THE letter of Westminster Law has meant that Michelle O’Neill must accede to designating a Stormont department to administrate the injured victims’ payment scheme. She had delayed doing this due to issues of eligibility to and financing of the scheme, issues which remain unresolved.

Any nuance or argument were for the most part lost in public discourse as the case had been brought by Jennifer McNern who cut a dignified and sympathetic figure outside the Belfast courts as she felt forced to take the case when it became clear that Sinn Féin was preventing the scheme beginning in May.

That a department has now been designated, however, does not resolve the issues at stake. Naomi Long may well regret being so quick in May when she offered to take on administrating the scheme in the Department of Justice when approached by injured campaigners, as the scheme does not fit in Justice.

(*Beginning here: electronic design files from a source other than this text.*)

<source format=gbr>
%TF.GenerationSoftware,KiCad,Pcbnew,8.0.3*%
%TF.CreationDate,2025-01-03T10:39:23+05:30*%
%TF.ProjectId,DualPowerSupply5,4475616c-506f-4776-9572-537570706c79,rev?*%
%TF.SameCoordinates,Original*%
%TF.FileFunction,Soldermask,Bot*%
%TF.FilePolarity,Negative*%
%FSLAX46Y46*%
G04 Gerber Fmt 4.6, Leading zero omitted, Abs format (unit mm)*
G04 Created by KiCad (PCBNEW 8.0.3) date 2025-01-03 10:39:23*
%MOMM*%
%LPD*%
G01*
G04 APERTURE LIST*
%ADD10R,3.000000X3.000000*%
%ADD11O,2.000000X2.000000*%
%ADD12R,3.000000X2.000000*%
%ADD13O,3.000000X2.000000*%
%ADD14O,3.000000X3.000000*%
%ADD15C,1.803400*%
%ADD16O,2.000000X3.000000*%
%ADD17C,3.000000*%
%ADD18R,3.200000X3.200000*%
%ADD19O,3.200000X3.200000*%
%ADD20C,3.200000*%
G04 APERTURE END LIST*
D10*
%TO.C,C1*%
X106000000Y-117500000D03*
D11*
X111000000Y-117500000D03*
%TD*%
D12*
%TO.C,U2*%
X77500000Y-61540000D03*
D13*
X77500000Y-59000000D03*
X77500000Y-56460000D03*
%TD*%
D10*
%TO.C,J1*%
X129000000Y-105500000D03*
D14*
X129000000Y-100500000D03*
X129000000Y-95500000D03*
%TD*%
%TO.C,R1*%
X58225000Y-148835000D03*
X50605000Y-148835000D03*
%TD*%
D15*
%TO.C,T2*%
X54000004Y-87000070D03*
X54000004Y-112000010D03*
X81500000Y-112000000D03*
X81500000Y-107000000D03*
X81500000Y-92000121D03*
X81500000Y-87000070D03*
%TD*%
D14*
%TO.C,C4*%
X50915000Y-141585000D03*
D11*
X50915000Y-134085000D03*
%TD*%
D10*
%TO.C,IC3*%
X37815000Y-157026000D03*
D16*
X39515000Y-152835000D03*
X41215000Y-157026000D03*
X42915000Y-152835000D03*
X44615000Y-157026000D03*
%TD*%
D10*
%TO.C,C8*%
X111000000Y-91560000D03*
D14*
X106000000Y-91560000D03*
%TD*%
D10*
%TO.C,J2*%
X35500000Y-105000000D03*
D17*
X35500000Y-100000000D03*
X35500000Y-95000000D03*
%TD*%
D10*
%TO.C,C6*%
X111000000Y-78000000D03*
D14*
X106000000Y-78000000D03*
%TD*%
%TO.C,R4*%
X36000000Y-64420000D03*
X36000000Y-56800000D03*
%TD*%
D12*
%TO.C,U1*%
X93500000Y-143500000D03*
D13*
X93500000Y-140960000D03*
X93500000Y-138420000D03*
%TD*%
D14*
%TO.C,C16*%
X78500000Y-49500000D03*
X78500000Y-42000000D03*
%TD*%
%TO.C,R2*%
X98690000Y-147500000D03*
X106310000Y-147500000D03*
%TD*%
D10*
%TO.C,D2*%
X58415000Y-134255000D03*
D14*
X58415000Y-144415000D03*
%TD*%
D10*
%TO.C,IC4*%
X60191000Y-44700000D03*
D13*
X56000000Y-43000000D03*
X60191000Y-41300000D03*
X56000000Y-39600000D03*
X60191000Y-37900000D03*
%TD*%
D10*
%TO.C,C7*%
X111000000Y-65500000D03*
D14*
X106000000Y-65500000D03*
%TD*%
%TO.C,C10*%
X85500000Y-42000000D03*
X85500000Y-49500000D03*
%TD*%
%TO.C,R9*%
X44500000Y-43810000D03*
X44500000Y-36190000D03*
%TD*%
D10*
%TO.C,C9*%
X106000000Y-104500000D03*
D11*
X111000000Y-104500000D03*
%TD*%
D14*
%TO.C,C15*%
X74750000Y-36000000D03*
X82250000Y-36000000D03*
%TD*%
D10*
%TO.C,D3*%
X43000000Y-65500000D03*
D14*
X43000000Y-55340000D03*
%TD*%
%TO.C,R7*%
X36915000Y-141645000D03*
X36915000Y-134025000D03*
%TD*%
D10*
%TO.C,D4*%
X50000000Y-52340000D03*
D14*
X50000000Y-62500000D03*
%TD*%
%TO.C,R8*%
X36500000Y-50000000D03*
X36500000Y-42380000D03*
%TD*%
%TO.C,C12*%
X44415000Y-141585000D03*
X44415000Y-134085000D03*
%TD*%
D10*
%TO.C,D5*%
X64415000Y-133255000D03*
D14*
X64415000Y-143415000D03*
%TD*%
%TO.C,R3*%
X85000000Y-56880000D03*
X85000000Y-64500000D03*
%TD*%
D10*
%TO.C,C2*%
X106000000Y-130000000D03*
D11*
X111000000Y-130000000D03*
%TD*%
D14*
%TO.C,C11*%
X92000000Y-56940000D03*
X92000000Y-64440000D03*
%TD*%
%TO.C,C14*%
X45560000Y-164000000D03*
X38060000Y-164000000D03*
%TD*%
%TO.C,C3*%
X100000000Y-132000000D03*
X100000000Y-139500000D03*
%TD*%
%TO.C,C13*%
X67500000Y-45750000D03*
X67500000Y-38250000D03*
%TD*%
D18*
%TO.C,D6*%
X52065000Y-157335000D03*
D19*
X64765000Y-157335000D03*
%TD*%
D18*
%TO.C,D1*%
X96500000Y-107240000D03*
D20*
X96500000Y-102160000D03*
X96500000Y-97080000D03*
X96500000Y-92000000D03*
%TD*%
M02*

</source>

Assessing eligibility, the extent of injuries, whether or not they are serious enough or permanent, and thus the rate of pension individuals will get is a massive responsibility, especially in cases of psychological injury. Currently no-one has any idea how an extent of psychological injury might be measured. There is no tool to determine whether psychological injury is 14 per cent or  24 per cent, and so on. While physical injuries have a cruel but efficient matrix, nothing exists which similarly captures psychological injury.

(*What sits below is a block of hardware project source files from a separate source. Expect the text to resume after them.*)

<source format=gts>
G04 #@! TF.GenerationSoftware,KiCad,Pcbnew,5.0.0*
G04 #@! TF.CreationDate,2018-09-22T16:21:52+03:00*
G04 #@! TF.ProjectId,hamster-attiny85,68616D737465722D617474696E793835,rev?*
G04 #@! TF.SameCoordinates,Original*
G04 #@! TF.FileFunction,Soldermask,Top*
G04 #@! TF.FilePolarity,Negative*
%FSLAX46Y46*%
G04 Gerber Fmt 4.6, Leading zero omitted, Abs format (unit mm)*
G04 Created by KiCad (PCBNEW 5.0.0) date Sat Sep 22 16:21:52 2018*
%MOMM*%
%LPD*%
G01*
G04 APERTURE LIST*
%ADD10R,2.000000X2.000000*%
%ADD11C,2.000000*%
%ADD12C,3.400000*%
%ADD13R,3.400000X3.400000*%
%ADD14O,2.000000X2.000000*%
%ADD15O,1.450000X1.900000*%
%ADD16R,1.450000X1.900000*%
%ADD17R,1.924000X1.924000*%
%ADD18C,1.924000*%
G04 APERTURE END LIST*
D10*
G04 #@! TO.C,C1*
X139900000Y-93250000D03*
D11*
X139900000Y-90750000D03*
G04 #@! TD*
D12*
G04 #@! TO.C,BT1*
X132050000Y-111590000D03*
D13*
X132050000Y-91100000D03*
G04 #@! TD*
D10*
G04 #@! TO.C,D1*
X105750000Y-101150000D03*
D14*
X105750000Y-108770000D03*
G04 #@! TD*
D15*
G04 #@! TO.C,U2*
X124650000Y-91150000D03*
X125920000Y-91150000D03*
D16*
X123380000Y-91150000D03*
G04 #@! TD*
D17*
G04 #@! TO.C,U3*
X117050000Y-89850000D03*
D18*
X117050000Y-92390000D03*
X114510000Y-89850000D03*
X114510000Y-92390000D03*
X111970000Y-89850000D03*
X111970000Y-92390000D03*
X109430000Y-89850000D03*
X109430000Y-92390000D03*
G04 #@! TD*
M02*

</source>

Determining a process which will filter those who are not automatically entitled to the pension and have to go and face an appointed panel, because they once served a sentence or may not be “appropriate”, falls on to department officials too. The “guidance” issued by the Northern Ireland Office does not help in this regard. Will every applicant declare convictions or the belief that there might be issues that make them inappropriate? Or will every applicant be subjected to PSNI/Military Intelligence vetting before they go into the acceptable applicants vs the unacceptable applicant piles?

Multiply complexity regarding this by 100 if the applicant’s injuries were sustained in prison or a holding centre.

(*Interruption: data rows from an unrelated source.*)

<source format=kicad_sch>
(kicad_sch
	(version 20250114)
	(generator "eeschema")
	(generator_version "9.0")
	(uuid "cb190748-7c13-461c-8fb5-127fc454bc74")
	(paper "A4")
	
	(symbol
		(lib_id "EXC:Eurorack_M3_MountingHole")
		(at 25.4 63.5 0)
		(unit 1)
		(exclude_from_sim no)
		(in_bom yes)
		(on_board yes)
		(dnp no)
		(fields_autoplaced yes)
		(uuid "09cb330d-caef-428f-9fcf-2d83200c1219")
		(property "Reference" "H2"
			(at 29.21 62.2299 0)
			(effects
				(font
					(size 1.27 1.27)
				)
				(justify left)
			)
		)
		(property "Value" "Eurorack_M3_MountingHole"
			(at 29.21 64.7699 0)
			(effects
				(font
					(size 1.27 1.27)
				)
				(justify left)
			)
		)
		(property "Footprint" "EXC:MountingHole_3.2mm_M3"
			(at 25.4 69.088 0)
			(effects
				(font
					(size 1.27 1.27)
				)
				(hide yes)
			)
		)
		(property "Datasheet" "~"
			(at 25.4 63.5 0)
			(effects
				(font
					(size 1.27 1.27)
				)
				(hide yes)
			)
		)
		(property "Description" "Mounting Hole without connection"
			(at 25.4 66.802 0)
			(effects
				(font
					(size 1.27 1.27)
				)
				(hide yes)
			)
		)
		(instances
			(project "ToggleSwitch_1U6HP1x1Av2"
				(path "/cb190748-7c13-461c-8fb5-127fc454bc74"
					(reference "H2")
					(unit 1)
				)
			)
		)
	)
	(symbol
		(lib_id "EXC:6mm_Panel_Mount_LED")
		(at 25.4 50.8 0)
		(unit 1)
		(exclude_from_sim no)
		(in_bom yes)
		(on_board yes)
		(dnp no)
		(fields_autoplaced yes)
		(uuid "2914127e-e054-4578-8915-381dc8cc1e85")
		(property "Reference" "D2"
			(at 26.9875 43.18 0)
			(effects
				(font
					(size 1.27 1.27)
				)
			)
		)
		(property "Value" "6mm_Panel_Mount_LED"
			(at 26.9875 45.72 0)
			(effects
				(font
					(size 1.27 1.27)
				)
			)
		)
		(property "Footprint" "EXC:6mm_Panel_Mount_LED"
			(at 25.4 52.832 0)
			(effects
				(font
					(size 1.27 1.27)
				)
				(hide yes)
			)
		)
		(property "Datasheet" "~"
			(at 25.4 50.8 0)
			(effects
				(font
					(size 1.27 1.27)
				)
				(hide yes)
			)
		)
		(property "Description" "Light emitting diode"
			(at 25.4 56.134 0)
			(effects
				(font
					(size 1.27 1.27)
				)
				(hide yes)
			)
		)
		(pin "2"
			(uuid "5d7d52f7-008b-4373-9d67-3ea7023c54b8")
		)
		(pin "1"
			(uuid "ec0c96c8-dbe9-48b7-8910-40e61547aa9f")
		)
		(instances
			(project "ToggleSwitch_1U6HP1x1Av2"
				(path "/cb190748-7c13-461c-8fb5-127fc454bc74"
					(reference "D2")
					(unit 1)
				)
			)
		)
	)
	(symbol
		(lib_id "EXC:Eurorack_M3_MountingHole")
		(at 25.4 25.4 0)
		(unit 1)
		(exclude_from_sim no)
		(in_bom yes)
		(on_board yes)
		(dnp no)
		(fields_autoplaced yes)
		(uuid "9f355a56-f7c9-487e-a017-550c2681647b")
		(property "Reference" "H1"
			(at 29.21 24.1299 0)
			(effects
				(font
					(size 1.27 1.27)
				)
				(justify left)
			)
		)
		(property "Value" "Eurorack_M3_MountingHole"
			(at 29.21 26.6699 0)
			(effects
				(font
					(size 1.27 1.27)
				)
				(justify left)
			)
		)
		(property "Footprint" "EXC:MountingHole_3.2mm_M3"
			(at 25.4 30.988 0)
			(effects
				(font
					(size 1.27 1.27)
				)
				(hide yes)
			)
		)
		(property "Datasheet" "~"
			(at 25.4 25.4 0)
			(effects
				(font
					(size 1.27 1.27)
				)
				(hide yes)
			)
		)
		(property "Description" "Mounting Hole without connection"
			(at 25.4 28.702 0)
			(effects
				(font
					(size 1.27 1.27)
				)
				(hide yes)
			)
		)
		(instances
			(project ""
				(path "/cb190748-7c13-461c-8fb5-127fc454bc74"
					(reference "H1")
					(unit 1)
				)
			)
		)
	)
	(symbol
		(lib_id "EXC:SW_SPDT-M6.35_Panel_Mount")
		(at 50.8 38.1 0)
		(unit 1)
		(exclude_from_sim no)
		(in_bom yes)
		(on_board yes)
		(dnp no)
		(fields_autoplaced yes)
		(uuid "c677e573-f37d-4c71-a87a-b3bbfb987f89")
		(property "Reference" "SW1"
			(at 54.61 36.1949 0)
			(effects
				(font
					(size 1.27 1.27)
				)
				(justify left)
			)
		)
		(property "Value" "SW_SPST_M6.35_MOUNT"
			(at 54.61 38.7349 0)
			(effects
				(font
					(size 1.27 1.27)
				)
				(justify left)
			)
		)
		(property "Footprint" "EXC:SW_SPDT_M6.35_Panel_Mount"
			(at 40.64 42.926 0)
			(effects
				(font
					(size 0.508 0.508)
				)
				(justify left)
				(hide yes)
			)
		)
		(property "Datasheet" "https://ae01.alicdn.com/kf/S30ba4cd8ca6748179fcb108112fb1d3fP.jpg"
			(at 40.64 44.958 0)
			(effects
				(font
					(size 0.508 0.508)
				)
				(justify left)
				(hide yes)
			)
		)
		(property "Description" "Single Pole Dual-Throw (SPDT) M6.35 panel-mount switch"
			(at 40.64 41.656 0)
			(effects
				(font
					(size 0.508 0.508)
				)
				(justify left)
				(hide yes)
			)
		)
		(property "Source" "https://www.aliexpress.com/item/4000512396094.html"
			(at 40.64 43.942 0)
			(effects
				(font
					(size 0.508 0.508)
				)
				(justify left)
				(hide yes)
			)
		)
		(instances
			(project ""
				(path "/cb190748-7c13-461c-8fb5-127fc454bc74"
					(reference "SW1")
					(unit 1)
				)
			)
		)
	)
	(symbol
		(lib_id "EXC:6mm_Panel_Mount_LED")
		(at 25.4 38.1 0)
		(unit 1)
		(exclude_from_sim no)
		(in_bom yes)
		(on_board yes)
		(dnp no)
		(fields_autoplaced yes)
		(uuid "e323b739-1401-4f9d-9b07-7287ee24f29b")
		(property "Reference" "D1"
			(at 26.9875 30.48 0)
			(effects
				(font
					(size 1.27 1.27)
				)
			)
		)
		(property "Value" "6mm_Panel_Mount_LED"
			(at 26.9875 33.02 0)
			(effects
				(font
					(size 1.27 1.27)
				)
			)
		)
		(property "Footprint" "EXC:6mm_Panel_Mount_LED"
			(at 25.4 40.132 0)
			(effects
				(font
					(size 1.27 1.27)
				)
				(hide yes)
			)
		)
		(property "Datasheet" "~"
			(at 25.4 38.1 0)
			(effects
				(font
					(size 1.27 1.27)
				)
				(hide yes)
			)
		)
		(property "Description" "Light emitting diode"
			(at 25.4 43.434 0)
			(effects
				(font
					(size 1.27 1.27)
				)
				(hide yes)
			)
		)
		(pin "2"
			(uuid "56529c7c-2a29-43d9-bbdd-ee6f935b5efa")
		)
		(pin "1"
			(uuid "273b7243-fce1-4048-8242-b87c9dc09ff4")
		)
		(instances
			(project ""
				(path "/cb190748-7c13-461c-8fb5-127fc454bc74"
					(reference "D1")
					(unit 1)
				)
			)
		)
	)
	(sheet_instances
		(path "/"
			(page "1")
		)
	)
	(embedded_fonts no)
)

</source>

How will the process support bereaved families? One member of the family may be eligible for the payment because they were at the scene when a loved one was killed, but the rest of the family will not.

Cruel doesn’t begin to address this issue or the fall-out.

Victimhood is complex and multi-layered. But that does not matter to a British government in London whose only interest in our shared past is to project a pair of clean hands, deny wrongdoing and secure impunity for its own forces and decision-makers.

Local parties, however, understand that these are hugely contested issues and any system needs to address complexity and embrace the widest nature of experience. For them, their biggest challenge now is how to make bad law from Westminster fit. And the truth is, sadly, that it cannot.

The scheme is likely to cost at least £800 million. This is a modest conjecture, though, as there is currently no idea how many people live with conflict-related psychological injuries that are permanent and over 14 per cent on these islands. And so far, London, despite hurling this legislation on to Belfast, is unforthcoming with as much as a brass farthing.

Stormont is undermined by this legislation in fundamental ways. And it sets an unpalatable precedent for devolution.